Cette divergence est également observée au niveau de secteurs ou sous-secteurs entiers. La baisse des taux d’actualisation a par exemple fait grimper le ratio prix/ventes, c’est-à-dire la capitalisation boursière de l’entreprise divisée par ses ventes, des éditeurs de logiciels. En revanche, il n’a que très peu évolué, ou été « réévalué », dans le secteur des composants automobiles (Graphique à droite). Ainsi, le taux d’actualisation relatif appliqué aux logiciels a davantage baissé que celui utilisé pour les composants automobiles, mais cet avantage devrait selon nous commencer à s’inverser si les taux augmentent.

Cela vaut en particulier pour les jeunes sociétés de croissance, qui affichent un flux de trésorerie disponible moindre (voire inexistant) pour les actionnaires à court ou moyen terme. Elles présentent des caractéristiques similaires aux obligations d’échéance plus longue (10 ans ou plus), dès lors que leurs flux de trésorerie pondérés sont perçus plus tard que les entreprises plus rentables aujourd’hui. Ces sociétés, et les actifs de longue durée en général, ont profité de nombreuses années de baisse des taux, contrairement à leurs homologues plus matures. Il est important de noter que les avantages relatifs ont augmenté avec la chute des taux. Mathématiquement, lorsque ceux-ci baissent de 5 à 4 %, les bénéfices pour les actifs de longue durée sont plus importants que pour un recul de 10 à 9 %.

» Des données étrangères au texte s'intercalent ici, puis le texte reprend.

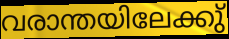
വരാന്തയിലേക്കു്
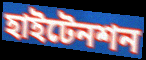
হাইটেনশন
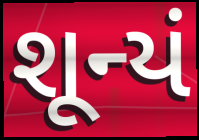
શૂન્યં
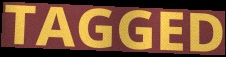
TAGGED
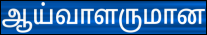
ஆய்வாளருமான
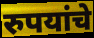
रुपयांचे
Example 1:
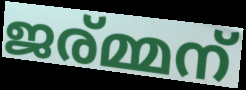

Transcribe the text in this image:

ജര്മ്മന്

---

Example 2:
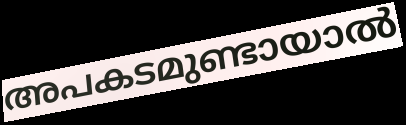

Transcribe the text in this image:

അപകടമുണ്ടായാൽ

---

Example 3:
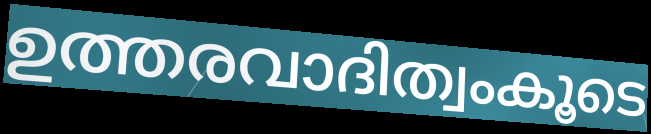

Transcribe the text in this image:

ഉത്തരവാദിത്വംകൂടെ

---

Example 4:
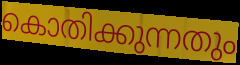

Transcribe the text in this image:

കൊതിക്കുന്നതും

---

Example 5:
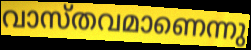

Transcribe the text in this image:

വാസ്തവമാണെന്നു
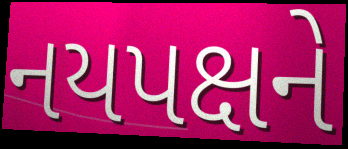
નયપક્ષને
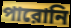
পারোনি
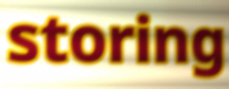
storing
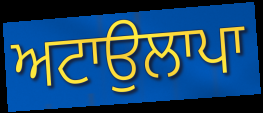
ਅਟਾਉਲਾਪਾ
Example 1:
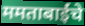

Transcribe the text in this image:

ममताबाईंचे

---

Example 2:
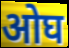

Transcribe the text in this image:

ओघ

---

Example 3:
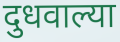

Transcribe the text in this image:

दुधवाल्या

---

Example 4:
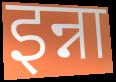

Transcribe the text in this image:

इन्ना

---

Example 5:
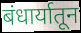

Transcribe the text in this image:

बंधार्यातून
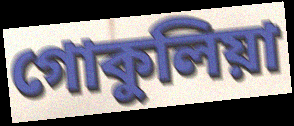
গোকুলিয়া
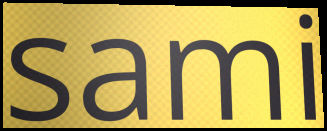
sami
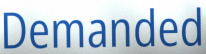
Demanded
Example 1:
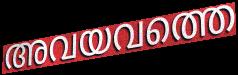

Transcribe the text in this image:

അവയവത്തെ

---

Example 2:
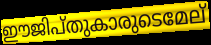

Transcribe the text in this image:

ഈജിപ്തുകാരുടെമേല്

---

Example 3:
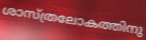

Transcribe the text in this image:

ശാസ്ത്രലോകത്തിനു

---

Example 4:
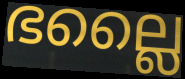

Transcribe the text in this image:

ഭല്ലൈ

Les taux donnent le ton, mais la sélection doit reposer sur la qualité

Nous vivons et investissons dans un environnement qui semble plus perturbé et concurrentiel que jamais, alors que les pressions inflationnistes s’intensifient également. Cette évolution est incontestable dans certains secteurs comme le marché du logement américain et les biens durables. Si l’on tient également compte des taux d’intérêt sans risque à long terme, aujourd’hui proches de 1 %, et des spreads de risque serrés, il est peu probable que la diminution des taux d’actualisation se poursuive encore longtemps. En ce qui concerne les actions à forte croissance dont la rentabilité actuelle est limitée, l’atténuation des avantages liés aux taux peut être considérée comme un obstacle relatif.

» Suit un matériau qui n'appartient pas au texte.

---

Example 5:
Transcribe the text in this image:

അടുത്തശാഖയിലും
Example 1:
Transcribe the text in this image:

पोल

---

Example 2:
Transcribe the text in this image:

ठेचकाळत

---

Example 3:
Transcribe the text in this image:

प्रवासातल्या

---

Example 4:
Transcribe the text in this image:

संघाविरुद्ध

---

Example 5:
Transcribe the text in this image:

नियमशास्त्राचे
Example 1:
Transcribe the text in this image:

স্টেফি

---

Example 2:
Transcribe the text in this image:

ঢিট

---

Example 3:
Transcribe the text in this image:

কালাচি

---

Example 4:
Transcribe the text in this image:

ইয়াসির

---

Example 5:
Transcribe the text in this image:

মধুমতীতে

Si les taux n’augmentent que modérément, les actions de qualité et les valeurs décotées, moins dépendantes des flux de trésorerie générés dans un avenir plus lointain, pourront tirer leur épingle du jeu sur une base relative. Paradoxalement, la hausse des taux d’intérêt est susceptible de n’avoir qu’un impact restreint sur une entreprise qui anticipe déjà une durée de vie limitée, comme un producteur de pétrole et de gaz en amont.

De l’importance d’une rentabilité durable

Nul ne peut prédire l’évolution des taux d’intérêt. Mais à mesure que les économies passent de la reprise à l’expansion, il est particulièrement important de rechercher des modèles économiques cohérents et très rentables. Il est avéré que les entreprises affichant une rentabilité élevée, telle que mesurée par le rendement des actifs (ROA), ont tendance à rester sur cette lancée pendant plusieurs années, tandis que les moins rentables sont plus susceptibles de trébucher.

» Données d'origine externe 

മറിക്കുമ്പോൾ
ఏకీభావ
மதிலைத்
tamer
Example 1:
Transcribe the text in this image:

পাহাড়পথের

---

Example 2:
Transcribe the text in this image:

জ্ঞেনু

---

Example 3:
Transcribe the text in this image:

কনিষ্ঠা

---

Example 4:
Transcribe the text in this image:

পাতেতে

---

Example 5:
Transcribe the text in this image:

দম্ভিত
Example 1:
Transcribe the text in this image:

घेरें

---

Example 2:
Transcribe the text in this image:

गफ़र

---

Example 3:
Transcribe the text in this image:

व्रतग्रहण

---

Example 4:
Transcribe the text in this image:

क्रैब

Nous sommes convaincus que les indicateurs basés sur la rentabilité, comme le ROA ou le rendement du capital investi, seront particulièrement révélateurs de la qualité d’un modèle économique en cas de hausse des taux d’intérêt (faisant grimper le coût du capital et les taux d’actualisation utilisés pour valoriser les flux de trésorerie futurs).

Alors que le redressement économique se poursuit, donnant un coup de pouce aux valorisations, les investisseurs devront se concentrer sur les entreprises dotées de modèles d’affaires résilients, capables de générer des rendements solides dans le monde post-Covid. En mettant la qualité au cœur de leur analyse fondamentale, ils seront en mesure de construire des portefeuilles susceptibles d’offrir des performances plus régulières à travers des cycles économiques changeants.